DATA PROVIDED
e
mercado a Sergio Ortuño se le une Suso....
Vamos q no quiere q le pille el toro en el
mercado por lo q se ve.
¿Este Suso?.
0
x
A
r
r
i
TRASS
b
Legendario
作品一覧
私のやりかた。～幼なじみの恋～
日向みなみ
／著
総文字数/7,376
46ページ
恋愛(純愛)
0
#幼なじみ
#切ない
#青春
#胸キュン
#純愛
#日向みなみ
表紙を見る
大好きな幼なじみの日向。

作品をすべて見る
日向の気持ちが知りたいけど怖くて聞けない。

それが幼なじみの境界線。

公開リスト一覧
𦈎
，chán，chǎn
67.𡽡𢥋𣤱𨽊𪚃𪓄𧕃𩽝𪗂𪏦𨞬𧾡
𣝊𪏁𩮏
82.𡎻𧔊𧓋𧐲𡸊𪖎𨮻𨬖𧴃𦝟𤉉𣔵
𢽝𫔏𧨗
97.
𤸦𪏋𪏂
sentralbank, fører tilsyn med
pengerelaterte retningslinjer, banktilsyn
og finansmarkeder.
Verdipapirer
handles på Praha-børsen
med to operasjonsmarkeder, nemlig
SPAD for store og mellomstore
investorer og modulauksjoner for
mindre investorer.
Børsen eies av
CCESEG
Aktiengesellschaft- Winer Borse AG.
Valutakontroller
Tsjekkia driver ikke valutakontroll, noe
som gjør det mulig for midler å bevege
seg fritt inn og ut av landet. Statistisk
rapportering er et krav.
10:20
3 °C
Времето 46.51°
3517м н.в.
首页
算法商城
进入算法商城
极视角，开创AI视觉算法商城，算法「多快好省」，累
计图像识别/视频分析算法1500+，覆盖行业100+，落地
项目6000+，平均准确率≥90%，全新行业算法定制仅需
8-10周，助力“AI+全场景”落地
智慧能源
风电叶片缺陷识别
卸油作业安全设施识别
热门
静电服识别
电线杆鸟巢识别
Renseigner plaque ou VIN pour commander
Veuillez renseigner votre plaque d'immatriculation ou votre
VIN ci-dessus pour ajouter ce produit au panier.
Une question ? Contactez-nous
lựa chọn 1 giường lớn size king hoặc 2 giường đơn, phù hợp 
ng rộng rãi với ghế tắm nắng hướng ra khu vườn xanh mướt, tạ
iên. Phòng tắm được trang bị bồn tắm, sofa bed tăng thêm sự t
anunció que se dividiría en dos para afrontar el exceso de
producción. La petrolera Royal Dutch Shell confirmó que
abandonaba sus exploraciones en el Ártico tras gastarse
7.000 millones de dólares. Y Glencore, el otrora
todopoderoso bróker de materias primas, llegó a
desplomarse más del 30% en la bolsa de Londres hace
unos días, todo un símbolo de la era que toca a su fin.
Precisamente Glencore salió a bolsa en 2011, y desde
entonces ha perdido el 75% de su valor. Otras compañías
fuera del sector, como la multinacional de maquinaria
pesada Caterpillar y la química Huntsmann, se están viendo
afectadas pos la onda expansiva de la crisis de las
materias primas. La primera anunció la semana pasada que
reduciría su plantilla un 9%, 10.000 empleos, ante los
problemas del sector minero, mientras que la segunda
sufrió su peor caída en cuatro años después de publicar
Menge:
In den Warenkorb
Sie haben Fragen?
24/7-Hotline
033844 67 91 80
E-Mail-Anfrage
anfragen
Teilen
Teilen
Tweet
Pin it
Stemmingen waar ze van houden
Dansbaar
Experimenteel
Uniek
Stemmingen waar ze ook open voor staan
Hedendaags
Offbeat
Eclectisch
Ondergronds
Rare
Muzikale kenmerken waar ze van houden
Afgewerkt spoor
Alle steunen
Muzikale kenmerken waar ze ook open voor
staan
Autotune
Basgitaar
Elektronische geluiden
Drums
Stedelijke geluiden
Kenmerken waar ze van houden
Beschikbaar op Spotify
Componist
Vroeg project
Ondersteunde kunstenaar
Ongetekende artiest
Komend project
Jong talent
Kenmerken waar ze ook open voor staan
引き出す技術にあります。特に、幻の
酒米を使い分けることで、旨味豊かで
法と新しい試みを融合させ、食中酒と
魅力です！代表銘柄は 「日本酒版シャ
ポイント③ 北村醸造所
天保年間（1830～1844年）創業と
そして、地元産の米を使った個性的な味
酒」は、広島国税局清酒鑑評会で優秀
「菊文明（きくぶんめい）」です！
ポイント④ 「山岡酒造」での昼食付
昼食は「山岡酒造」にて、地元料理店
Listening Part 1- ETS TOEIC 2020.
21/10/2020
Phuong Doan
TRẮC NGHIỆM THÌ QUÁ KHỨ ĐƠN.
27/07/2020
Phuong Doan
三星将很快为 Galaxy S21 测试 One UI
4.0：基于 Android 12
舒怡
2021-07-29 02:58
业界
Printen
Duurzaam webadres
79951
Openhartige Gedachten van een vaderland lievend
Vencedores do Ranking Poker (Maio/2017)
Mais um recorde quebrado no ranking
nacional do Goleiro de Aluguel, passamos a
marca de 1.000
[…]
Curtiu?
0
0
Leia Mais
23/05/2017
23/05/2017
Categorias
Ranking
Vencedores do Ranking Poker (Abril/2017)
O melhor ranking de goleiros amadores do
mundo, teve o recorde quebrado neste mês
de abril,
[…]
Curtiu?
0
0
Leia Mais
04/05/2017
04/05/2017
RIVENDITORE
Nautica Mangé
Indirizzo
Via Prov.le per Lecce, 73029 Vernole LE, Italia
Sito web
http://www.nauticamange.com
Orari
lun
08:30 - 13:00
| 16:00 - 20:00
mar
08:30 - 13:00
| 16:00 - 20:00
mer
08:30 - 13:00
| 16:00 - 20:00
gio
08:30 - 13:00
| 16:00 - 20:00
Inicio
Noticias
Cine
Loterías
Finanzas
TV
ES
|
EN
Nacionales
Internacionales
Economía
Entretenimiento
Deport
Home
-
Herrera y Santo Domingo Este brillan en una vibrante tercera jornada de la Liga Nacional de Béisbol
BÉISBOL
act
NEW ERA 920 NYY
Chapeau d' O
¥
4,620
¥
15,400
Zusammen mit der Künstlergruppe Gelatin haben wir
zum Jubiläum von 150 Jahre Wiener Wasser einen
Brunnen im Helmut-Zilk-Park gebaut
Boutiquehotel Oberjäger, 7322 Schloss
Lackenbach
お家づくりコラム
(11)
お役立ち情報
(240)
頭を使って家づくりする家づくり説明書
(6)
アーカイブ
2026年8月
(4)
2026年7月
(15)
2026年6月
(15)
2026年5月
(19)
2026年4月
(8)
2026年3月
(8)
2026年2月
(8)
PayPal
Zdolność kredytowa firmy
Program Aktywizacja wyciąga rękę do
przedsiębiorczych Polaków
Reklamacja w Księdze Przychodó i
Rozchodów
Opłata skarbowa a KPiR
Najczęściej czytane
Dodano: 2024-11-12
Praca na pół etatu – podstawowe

YOUR TASK
Look over the records above and say, with no extra words, how many lines include "investorer".

EXERCISE RESULT
2